Task details: If a line in the records below contains the word "input", copy it.

Extracted entries:
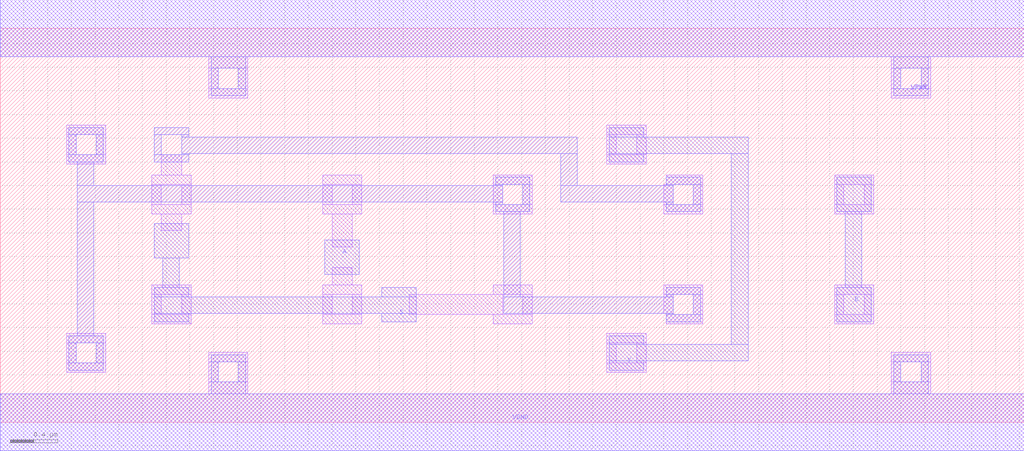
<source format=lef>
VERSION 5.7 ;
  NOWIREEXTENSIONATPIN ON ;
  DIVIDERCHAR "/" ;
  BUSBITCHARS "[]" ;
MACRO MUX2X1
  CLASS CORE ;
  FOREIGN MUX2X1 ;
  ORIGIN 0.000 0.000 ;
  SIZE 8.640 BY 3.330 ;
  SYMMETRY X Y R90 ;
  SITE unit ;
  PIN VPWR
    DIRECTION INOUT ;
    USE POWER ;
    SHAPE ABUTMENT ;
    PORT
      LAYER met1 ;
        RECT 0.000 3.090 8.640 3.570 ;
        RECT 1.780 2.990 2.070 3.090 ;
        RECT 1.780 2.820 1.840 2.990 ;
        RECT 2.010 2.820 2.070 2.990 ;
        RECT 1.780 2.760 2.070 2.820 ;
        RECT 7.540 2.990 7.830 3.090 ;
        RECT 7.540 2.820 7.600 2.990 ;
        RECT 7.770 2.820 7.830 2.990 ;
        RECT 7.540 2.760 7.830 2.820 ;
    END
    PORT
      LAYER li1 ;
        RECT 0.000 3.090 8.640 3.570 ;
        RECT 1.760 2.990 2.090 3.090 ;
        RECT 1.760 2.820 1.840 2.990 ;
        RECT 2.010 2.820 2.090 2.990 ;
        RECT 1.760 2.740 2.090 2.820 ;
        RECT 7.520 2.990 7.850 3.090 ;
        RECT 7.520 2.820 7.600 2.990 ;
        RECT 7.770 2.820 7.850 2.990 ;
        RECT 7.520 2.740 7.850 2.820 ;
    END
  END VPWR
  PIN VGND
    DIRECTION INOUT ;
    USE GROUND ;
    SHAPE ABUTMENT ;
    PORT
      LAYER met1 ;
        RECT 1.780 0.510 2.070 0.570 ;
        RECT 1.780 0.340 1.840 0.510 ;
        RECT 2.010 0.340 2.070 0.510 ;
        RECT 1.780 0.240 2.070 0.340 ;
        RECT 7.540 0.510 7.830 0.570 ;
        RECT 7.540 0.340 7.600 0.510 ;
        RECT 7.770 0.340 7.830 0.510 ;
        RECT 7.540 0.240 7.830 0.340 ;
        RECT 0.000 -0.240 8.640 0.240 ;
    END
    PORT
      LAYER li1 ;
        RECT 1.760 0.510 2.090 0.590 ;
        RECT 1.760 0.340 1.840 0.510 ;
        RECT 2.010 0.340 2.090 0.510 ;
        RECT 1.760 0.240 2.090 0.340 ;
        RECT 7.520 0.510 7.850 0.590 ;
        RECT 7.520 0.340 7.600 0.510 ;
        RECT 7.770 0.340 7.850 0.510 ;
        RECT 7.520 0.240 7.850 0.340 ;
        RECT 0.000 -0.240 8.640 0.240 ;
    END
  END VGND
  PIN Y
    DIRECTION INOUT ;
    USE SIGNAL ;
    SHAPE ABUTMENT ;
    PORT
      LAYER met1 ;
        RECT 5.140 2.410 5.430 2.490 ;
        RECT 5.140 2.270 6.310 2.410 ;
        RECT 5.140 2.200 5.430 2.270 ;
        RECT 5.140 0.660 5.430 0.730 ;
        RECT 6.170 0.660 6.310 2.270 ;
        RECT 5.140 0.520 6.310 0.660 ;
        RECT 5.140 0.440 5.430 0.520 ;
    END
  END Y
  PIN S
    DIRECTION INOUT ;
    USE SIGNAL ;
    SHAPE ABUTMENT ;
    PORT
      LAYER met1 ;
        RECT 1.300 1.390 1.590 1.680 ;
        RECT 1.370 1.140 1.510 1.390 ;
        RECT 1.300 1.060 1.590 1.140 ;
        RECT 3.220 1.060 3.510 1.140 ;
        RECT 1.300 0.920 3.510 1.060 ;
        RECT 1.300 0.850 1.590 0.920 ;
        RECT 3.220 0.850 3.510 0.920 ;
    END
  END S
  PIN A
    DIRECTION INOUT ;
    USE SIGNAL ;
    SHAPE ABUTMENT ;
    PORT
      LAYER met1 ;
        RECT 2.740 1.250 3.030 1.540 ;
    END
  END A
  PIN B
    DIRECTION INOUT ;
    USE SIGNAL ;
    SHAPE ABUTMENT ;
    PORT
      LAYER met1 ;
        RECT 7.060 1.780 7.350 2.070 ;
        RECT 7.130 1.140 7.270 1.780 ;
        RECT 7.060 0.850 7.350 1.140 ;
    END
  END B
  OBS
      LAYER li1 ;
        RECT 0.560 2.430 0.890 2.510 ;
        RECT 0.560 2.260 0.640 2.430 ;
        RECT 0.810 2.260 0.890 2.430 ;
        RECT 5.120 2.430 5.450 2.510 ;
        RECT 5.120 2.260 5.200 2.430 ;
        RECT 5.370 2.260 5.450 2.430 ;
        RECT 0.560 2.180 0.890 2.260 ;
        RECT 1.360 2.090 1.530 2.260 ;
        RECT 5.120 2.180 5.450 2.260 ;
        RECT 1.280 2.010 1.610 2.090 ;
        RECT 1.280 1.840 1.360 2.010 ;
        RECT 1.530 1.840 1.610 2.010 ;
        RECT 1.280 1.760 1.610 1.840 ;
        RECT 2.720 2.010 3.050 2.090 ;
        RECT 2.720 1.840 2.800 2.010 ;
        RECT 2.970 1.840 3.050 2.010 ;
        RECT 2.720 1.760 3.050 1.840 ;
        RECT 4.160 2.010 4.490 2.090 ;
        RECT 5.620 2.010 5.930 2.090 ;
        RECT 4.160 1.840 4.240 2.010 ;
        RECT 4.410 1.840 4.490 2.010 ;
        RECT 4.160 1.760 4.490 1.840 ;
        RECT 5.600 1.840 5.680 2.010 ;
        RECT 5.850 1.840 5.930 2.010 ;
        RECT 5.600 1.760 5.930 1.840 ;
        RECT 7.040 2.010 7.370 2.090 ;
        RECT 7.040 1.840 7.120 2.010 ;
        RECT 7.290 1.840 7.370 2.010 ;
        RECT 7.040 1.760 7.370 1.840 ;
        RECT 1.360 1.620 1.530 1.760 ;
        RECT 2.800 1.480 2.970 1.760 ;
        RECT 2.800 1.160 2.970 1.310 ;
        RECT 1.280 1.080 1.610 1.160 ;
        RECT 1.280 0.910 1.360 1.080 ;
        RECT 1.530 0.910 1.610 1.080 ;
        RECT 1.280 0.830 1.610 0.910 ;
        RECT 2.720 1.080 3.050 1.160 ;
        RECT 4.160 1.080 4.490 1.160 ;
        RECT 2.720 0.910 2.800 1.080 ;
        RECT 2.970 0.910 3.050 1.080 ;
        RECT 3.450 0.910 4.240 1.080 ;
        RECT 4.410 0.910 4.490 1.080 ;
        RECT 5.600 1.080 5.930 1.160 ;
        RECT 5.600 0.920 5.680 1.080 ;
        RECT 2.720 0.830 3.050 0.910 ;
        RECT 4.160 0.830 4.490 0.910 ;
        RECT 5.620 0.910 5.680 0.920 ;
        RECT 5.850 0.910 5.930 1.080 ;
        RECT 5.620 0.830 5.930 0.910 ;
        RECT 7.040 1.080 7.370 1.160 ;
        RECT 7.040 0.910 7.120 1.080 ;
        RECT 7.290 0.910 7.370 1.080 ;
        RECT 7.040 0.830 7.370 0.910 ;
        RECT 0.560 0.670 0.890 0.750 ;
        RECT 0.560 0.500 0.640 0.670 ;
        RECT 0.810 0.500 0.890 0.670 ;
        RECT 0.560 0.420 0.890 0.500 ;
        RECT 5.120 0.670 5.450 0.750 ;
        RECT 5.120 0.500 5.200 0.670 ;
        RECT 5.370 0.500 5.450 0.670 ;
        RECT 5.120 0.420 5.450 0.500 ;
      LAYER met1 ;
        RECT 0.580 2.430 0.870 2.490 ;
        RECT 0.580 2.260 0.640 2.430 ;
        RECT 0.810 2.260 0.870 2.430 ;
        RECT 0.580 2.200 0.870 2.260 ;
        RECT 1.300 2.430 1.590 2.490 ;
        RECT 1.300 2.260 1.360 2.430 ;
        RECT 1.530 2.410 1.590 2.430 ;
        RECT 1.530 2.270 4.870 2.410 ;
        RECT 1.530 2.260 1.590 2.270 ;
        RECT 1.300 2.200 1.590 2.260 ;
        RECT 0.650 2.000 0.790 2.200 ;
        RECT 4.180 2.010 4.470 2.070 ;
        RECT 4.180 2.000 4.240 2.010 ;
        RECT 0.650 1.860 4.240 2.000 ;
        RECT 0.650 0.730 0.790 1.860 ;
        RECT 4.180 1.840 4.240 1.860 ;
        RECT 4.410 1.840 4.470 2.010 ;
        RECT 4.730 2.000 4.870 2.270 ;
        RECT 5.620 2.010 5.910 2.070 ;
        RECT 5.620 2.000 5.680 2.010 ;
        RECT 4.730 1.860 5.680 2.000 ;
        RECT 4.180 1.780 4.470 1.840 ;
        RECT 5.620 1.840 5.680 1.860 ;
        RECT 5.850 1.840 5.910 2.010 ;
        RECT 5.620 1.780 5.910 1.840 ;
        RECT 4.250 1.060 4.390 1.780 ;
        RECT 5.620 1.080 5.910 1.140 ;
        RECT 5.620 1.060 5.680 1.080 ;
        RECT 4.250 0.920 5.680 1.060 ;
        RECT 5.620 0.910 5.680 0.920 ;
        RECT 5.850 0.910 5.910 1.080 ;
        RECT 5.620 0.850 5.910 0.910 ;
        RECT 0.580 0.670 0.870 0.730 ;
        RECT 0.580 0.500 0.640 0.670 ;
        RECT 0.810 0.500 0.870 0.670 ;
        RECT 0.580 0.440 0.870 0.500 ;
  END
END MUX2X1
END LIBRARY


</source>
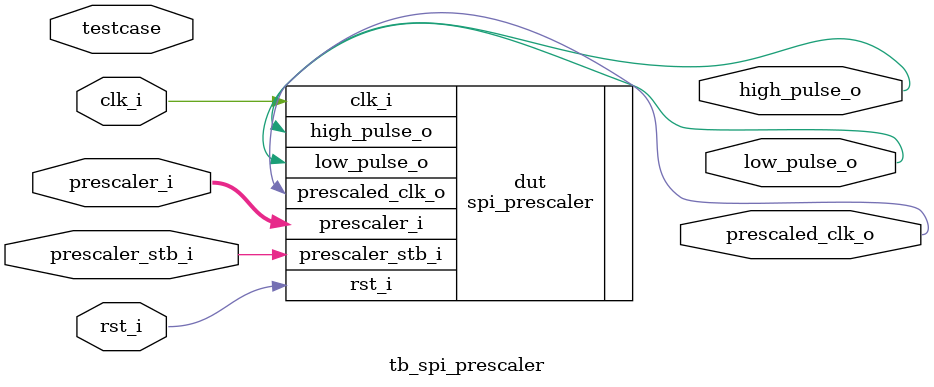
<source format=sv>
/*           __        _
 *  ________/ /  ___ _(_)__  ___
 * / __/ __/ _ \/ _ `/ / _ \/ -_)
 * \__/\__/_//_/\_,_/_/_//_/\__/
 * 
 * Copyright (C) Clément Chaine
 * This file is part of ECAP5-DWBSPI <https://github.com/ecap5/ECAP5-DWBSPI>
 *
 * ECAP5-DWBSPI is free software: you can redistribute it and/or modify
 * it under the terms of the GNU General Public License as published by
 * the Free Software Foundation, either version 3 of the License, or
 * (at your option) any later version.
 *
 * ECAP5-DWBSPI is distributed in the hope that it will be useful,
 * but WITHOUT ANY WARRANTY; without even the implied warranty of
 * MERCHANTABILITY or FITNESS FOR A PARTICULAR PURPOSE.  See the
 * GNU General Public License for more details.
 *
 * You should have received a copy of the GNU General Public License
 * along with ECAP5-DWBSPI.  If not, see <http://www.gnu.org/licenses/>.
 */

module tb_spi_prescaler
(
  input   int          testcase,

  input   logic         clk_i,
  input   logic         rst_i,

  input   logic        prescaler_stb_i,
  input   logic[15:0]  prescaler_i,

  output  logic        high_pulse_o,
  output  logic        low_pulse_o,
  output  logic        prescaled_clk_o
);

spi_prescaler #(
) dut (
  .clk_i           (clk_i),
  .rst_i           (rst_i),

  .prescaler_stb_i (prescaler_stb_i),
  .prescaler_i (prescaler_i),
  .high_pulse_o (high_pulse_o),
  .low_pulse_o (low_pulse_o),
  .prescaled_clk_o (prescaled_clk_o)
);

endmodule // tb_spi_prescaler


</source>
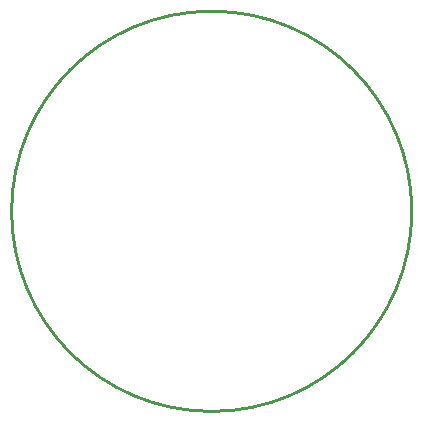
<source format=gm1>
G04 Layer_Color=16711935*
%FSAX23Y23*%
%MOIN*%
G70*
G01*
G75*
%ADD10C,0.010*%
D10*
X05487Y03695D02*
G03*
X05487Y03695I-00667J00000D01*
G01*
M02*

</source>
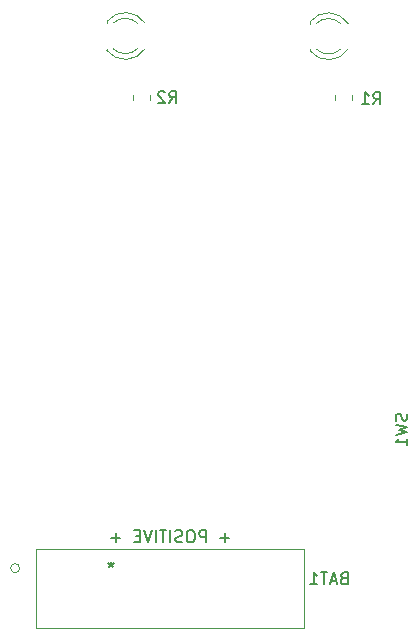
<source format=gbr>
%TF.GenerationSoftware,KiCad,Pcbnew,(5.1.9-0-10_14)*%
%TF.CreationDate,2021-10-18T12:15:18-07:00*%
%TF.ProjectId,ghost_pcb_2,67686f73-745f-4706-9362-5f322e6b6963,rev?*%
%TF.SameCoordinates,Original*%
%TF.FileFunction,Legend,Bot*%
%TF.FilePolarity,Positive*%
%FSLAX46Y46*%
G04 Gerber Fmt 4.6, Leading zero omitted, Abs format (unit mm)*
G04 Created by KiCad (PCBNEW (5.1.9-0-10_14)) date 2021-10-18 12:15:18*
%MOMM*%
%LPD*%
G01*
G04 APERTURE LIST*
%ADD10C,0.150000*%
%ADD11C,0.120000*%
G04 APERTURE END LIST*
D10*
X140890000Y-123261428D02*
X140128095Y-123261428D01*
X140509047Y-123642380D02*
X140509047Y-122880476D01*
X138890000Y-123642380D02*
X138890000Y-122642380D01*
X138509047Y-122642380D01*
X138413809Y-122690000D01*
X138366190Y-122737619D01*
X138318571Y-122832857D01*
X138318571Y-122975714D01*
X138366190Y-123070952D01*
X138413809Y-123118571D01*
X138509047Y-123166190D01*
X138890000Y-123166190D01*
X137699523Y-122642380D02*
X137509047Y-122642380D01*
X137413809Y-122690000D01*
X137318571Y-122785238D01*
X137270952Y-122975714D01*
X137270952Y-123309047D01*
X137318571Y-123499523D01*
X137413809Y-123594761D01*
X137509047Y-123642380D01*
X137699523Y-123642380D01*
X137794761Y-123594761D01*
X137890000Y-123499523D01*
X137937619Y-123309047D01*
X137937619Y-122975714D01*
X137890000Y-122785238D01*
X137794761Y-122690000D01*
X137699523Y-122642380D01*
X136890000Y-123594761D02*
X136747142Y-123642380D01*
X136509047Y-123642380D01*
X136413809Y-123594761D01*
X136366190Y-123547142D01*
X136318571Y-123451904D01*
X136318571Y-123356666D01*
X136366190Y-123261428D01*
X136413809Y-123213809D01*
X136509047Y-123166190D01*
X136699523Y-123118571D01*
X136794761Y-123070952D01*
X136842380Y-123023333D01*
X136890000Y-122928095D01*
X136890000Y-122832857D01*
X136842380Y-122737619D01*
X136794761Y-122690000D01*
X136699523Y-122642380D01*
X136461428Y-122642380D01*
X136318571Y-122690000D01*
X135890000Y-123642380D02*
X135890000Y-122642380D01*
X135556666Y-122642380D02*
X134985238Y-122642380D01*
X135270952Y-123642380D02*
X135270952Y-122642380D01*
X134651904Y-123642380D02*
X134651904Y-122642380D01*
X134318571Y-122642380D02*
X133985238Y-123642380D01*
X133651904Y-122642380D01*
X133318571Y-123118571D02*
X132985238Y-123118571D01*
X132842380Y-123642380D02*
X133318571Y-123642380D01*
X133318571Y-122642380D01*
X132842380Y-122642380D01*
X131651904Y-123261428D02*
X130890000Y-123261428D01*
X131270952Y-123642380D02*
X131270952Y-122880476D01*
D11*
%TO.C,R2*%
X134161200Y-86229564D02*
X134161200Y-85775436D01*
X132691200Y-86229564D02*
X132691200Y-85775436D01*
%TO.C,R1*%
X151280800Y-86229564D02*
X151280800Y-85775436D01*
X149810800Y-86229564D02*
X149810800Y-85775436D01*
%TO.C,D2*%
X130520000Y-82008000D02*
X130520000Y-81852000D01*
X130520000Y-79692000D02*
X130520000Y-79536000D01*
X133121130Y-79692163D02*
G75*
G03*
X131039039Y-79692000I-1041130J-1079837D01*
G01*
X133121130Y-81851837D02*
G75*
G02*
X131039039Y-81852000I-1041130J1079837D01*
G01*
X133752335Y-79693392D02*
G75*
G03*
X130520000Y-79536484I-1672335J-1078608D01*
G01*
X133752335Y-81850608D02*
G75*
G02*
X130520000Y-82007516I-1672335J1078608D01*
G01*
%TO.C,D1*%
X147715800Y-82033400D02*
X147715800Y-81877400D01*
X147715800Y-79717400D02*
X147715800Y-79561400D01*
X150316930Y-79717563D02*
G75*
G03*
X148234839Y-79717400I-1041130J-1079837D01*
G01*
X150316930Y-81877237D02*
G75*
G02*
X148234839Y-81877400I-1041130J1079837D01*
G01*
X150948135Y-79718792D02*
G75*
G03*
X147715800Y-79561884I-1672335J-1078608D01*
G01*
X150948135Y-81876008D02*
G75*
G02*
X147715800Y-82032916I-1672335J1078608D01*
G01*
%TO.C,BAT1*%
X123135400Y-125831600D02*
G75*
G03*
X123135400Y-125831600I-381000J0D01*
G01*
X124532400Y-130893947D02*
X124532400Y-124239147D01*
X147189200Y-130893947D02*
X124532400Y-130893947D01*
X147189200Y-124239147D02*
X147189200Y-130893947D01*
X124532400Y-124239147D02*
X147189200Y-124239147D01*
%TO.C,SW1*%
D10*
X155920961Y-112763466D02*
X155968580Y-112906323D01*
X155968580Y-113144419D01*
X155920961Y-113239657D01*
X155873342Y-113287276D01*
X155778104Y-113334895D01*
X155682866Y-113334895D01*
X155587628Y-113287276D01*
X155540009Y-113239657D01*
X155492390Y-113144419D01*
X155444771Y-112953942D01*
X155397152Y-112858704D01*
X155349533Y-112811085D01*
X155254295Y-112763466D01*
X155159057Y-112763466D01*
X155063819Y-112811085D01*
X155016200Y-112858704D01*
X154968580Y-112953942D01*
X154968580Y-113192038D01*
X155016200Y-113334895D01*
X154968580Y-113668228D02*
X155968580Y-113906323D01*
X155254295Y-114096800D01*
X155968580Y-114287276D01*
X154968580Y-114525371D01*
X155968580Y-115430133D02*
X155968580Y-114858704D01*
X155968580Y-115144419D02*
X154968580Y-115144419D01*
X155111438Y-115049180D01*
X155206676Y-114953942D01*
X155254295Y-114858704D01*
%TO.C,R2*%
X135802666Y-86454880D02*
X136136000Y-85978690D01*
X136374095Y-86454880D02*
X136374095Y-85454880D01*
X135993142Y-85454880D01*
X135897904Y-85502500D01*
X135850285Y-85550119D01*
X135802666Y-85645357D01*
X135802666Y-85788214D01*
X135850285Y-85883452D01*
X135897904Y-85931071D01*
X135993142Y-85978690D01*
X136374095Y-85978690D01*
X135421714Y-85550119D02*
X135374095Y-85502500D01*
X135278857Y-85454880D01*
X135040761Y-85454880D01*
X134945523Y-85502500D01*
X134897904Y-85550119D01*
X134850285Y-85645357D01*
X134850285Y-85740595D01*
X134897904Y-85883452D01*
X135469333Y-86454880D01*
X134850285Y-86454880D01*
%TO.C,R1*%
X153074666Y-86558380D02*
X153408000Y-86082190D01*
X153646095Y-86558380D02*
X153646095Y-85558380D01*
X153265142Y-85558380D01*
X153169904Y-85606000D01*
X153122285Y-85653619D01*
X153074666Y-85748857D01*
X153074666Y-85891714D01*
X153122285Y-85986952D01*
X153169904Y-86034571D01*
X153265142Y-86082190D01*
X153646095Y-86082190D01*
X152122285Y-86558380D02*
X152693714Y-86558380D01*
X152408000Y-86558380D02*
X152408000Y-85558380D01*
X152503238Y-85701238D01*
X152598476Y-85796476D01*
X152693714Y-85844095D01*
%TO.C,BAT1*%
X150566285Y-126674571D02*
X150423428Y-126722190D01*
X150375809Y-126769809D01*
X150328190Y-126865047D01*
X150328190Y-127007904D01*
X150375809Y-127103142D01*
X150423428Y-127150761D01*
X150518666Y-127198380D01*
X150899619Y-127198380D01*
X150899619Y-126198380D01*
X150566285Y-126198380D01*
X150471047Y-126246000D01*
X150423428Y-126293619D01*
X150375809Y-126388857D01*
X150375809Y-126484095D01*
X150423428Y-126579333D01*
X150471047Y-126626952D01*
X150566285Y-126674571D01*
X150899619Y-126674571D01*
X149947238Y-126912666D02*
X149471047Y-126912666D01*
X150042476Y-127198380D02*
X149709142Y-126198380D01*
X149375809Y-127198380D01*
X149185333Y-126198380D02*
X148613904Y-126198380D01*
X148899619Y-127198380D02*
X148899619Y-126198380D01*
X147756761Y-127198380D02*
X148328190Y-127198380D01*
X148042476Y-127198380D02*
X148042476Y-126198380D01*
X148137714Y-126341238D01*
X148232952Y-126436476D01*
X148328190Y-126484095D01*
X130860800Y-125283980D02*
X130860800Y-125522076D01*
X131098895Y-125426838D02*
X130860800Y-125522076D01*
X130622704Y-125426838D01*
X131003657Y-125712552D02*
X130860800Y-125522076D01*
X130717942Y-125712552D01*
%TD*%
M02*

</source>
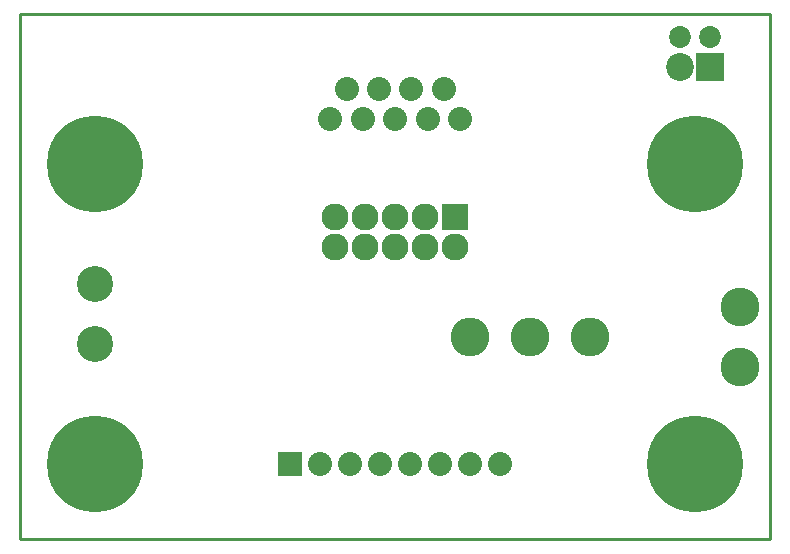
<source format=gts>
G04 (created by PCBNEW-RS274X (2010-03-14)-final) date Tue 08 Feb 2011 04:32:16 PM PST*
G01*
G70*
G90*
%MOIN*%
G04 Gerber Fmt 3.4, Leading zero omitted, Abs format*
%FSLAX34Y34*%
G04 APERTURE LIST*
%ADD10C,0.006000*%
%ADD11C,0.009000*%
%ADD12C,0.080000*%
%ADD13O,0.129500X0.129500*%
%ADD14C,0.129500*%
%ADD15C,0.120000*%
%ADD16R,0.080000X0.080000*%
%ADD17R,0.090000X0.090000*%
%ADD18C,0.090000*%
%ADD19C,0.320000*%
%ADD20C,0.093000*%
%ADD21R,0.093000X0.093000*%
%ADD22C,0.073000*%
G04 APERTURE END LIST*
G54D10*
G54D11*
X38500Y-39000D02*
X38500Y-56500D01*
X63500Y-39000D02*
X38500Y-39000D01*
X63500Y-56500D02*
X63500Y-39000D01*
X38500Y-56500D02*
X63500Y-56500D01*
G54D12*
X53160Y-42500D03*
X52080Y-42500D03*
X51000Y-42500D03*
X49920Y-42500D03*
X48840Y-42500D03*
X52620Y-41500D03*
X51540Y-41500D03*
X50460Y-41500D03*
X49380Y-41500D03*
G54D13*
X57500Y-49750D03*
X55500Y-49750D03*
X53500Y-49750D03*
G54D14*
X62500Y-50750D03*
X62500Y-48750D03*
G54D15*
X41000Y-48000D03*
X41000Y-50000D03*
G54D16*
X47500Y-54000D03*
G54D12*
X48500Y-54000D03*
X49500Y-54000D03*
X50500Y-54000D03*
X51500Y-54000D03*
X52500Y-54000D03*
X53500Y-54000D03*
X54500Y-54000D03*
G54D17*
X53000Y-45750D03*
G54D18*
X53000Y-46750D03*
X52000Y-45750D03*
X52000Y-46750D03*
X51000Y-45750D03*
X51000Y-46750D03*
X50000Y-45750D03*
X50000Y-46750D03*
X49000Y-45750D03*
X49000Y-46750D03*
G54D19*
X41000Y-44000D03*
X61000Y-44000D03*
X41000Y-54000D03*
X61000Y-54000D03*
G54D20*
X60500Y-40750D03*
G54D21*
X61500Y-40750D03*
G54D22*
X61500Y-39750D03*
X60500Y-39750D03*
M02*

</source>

Your solution:
  input   int          testcase,
  input   logic         clk_i,
  input   logic         rst_i,
  input   logic        prescaler_stb_i,
  input   logic[15:0]  prescaler_i,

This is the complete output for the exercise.